Dänische Studie zu Schädelfrakturen bei Pferden
Eine dänische Studie befasst sich mit den gesundheitlichen Folgen von Gebisseinsatz beim Reiten und kommt zu dem Ergebnis, dass 89 Prozent aller damit gerittenen Pferde undiagnostizierte Schädelfrakturen entwickeln – unabhängig von Sportart oder Leistungsniveau.

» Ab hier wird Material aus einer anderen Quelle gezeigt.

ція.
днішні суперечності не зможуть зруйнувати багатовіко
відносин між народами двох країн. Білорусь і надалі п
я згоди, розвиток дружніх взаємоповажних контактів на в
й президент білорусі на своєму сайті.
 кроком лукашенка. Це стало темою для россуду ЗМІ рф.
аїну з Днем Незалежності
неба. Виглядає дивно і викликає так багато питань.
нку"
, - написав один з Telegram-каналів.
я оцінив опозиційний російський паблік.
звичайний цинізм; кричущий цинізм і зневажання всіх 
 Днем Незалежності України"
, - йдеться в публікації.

Die Forschung wird in der Debatte um artgerechtes Reiten und sanftere Reitweisen angeführt. Die Studie ist relevant, weil sie wissenschaftliche Argumente für die kritische Überprüfung traditioneller Reitpraktiken liefert, obwohl eine vollständige Verifizierung noch ausstehen kann.
Erwähnungen (1)
„Man hat in der Studie, das muss ich nochmal richtig verifizieren, das ist jetzt so ein bisschen, mir wurde das erzählt, ich habe die Studie nicht gesehen, aber ich glaube das sofort und muss es aber nochmal wissenschaftlich verifizieren, wohl rausgefunden in einer dänischen Studie, von der ich vor zwei Jahren gehört habe, dass 89 Prozent aller Pferde, die mit Gebiss geritten werden, egal in welcher Sportart und egal auf welchem Level, Frakturen im Schädel haben, undiagnostizierte.“
Im Kontext ihrer veränderten Haltung zum Reiten erzählt Nora Tschirner von einer dänischen Studie, die belegen soll, dass 89 Prozent aller mit Gebiss gerittenen Pferde undiagnostizierte Schädelfrakturen haben. Sie betont selbst, dass sie die Studie nicht gelesen, sondern nur davon gehört hat und sie noch wissenschaftlich verifizieren müsse. Die Studie untermauert ihre Entscheidung, nicht mehr klassisch mit Zaumzeug zu reiten.